Après une première saison saluée pour son audace, Mercredi revient sur Netflix avec un second chapitre très attendu. La série tente de renouveler son intrigue sans renier son identité, mais derrière l’accumulation de mystères et le soin esthétique, cette nouvelle salve d’épisodes révèle une ambition freinée.
Tout le monde la regarde. Les élèves de Nevermore la vénèrent. Le nouveau principal s’en méfie. Un harceleur anonyme l’épie dans l’ombre. Depuis qu’elle a sauvé l’Académie, Mercredi Addams, incarnée avec toujours autant de flegme par Jenna Ortega, est devenue une figure centrale de son monde. Star malgré elle, elle cristallise les attentes tout comme la série elle-même, de retour sur Netflix depuis le 6 août.
Pour ce début de second chapitre, le défi est de taille : maintenir le cap sans se répéter. La première saison avait frappé juste, avec un ton original, un univers gothique à mi-chemin entre le teen drama et le thriller surnaturel et une mise en scène burtonienne. Pour cette suite, l’effet de découverte s’est naturellement estompé, obligeant le cinéaste à injecter de nouveaux mystères pour relancer la machine. Avec plus ou moins d’équilibre.
Un millefeuille narratif plein de promesses
L’épisode inaugural prend soin de poser les jalons d’une intrigue dense. Plusieurs pistes s’entrelacent : l’arrivée de Pugsley (le petit frère) à Nevermore, la présence renforcée de la famille Addams – avec un père et une mère (joués par Luis Guzmán et Catherine Zeta-Jones) plus impliqués –, ou encore l’hostilité ambiguë du nouveau directeur, dont les intentions restent troubles.

Mais surtout, la tension monte lorsqu’un détective privé, puis l’ancien shérif Galpin (le père de Tyler), sont retrouvés morts, les yeux arrachés par des corbeaux – clin d’œil évident et appréciable à Hitchcock. Une menace diffuse s’installe, sans que l’on en cerne immédiatement les contours.
Côté paranormal, Mercredi tente désormais de contrôler ses visions, douloureuses, mais révélatrices. Cette capacité, qu’elle apprend à canaliser, ajoute une couche de vulnérabilité à son personnage. Et comme toujours, elle ne manque pas de répondre aux situations les plus sombres avec des traits d’esprit cinglants : Ortega convainc à nouveau dans l’exercice du sarcasme et du mépris.
Fidèle, mais l’audace en moins
Visuellement, la série poursuit dans la même lignée. Teintes sombres, cadrages soignés et clins d’œil à l’univers de Burton s’invitent jusque dans quelques séquences animées, réussies, qui rappellent Les noces funèbres ou Frankenweenie.

Dans cette première moitié de saison, certains moments surnagent.
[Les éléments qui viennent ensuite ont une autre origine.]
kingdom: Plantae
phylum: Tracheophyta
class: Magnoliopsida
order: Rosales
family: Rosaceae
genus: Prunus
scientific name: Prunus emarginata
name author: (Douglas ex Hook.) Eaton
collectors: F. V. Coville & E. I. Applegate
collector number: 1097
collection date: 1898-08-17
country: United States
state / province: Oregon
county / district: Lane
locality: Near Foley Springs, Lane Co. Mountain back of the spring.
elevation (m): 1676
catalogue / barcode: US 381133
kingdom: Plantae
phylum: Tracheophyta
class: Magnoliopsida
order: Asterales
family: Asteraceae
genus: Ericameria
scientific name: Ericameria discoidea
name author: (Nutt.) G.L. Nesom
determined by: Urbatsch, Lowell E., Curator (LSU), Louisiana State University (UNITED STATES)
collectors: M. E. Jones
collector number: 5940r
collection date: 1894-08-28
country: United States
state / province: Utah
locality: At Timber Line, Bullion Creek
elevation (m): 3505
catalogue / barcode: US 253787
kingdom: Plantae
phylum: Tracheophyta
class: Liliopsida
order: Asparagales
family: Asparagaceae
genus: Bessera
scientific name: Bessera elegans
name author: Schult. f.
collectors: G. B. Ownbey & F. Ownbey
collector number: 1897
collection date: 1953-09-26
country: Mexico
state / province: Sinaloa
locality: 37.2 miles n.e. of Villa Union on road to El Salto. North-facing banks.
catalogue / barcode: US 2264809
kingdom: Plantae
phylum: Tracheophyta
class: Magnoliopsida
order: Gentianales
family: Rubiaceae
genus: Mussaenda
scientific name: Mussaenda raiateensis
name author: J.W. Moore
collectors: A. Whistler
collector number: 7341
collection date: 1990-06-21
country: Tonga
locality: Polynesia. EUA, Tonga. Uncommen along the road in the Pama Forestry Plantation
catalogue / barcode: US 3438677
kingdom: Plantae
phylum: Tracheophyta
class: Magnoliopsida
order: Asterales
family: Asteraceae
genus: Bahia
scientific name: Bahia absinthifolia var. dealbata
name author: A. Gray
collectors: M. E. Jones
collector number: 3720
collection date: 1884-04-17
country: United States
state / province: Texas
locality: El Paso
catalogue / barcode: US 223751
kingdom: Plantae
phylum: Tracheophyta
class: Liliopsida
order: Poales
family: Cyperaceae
On pense notamment à la confrontation entre Tyler et Mercredi dans le deuxième épisode, brève, mais intense, nourrie de ressentiment et de rancune. Un instant qui laisse entrevoir ce qu’aurait pu être la série si elle avait pleinement embrassé sa part d’ombre…

Car à force de multiplier les pistes, le show semble parfois hésiter sur la direction à suivre. L’intrigue du harceleur, par exemple, censée porter la tension principale, s’étiole rapidement, rejoignant les arcs secondaires plus ou moins consistants. Cette dispersion narrative donne le sentiment d’un récit qui cherche à contenter tous les registres, au risque de brouiller sa propre singularité.
Un potentiel freiné par la prudence
Et c’est peut-être là que réside la limite la plus flagrante de ce second chapitre : sa retenue. On nous avait promis un ton « plus sombre », mais cette noirceur annoncée reste superficielle. Encore une fois, Netflix préfère manifestement lisser les angles plutôt que de prendre le risque d’une véritable rupture de ton.

Le potentiel horrifique est esquissé, mais rarement assumé ; les idées visuellement fortes sont là, bien que souvent recyclées. Et malgré l’univers singulier que continue d’habiter Ortega, l’écriture paraît hésitante, comme prisonnière d’un cahier des charges.

En définitive, ces quatre premiers épisodes restent efficaces, agréables à suivre, portés par un rythme soutenu, un humour noir calibré et une réalisation soignée. Mais ce qui faisait le sel de la saison 1 – cette capacité à s’imposer comme un objet étrange, audacieux, résolument différent – semble s’éroder. La série, à l’image de son héroïne, est trop scrutée : cela pousse, parfois, à faire moins de vagues.